TASK TO CARRY OUT:
Rewrite the rows from the first one through the line containing "For every layout", with "bbox" changed to "bounding box" and nothing else altered.
# SUPPLIED MATERIAL start
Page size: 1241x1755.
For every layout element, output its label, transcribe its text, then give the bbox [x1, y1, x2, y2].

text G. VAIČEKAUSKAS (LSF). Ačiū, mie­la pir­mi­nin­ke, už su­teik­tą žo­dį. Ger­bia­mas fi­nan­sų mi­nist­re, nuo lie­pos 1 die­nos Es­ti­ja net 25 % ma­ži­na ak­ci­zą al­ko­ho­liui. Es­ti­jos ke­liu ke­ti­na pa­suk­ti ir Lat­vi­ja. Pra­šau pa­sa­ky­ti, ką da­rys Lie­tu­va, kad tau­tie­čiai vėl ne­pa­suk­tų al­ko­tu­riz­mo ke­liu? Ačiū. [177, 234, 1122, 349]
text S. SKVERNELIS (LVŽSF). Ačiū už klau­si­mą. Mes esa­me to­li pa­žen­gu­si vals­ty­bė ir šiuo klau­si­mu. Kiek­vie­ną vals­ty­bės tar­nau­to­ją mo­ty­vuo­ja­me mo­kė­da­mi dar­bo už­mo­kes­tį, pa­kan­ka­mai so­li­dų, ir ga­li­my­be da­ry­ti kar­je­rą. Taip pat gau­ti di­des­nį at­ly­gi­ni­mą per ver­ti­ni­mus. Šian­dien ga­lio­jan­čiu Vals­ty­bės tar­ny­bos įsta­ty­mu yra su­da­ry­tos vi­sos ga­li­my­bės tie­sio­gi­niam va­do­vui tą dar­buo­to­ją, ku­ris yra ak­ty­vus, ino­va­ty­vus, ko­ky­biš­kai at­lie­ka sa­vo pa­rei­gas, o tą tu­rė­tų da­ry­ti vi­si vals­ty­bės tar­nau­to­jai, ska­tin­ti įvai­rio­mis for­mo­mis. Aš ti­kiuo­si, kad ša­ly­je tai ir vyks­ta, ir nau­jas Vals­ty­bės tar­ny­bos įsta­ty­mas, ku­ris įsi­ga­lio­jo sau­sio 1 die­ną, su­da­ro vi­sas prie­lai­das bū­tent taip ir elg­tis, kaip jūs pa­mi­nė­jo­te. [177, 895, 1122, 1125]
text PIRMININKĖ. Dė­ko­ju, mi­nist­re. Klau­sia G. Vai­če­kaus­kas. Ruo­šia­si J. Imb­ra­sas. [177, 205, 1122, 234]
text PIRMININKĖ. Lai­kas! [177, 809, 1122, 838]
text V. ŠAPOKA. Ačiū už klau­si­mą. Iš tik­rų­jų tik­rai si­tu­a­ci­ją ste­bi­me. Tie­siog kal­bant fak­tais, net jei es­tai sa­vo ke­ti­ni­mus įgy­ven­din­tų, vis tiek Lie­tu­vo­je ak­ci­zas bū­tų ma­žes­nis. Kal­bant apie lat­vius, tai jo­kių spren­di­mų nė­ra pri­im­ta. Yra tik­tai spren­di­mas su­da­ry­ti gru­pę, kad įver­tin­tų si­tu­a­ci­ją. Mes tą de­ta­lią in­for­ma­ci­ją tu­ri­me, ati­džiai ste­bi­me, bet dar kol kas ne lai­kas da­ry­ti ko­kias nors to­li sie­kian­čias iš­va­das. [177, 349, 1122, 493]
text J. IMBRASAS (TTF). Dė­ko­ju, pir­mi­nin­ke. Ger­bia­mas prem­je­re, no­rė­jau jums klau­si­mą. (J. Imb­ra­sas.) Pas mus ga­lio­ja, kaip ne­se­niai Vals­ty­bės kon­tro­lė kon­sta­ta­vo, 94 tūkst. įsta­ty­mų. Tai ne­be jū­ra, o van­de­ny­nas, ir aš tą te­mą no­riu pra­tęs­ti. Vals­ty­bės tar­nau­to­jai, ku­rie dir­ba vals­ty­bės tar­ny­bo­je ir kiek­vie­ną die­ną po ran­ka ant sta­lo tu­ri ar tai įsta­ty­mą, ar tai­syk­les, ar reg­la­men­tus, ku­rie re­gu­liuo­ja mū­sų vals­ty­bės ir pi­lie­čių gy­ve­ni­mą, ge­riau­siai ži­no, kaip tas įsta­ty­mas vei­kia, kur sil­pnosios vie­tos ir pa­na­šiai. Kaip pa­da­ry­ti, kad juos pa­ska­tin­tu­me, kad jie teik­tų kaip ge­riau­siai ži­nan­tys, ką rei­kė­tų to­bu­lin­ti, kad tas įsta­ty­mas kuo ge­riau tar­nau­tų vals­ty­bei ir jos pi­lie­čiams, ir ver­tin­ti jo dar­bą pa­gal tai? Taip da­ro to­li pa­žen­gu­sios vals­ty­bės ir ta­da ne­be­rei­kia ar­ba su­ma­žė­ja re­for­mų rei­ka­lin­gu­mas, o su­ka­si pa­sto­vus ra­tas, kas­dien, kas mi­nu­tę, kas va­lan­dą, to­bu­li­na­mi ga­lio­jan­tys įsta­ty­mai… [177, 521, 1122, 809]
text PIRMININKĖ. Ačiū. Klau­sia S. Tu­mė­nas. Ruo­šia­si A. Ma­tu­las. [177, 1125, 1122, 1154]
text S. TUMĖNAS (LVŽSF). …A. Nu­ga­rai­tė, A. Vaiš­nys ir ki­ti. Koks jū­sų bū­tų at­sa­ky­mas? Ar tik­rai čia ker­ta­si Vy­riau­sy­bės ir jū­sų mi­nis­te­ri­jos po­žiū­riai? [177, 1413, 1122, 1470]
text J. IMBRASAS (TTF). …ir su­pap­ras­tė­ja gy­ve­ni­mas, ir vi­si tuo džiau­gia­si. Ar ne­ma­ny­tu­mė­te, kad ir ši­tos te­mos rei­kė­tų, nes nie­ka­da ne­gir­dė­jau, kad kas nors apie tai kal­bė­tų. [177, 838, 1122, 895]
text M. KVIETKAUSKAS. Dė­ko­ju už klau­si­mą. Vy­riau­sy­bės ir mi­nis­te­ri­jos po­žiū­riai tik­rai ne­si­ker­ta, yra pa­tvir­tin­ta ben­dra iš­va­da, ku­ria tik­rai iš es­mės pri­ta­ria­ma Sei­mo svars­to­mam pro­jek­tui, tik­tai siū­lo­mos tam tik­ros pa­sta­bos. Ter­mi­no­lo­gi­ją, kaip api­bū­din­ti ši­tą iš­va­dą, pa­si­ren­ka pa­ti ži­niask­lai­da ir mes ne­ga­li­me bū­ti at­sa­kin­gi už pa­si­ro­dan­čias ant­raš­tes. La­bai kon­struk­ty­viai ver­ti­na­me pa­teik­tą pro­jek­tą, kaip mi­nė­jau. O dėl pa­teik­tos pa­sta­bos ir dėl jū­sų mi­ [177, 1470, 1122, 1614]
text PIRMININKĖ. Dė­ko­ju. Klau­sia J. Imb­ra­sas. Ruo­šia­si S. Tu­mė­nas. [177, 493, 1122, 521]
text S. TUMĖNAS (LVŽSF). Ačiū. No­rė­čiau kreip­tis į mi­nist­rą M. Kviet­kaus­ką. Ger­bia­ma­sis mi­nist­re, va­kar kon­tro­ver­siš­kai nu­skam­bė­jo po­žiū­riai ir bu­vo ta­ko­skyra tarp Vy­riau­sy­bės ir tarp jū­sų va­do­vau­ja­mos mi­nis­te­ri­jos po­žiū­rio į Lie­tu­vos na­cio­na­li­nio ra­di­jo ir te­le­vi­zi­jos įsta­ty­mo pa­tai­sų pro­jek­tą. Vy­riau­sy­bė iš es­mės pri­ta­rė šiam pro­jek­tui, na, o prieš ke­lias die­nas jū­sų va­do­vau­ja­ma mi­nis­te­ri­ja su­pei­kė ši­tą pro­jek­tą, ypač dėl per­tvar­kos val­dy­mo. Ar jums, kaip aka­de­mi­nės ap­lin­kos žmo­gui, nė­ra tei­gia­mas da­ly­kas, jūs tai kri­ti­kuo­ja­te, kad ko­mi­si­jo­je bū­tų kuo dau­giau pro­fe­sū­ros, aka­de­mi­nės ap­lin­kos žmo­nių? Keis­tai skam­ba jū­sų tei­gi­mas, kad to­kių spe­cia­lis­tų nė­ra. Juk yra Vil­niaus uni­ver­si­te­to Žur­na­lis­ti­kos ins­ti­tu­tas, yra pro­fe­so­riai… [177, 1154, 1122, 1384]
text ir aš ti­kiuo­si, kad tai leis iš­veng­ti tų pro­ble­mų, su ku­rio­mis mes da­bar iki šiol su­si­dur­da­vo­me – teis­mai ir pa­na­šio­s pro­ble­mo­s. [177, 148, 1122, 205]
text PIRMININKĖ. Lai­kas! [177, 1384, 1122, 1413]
# SUPPLIED MATERIAL end
RESULT:
Page size: 1241x1755.
For every layout element, output its label, transcribe its text, then give the bounding box [x1, y1, x2, y2].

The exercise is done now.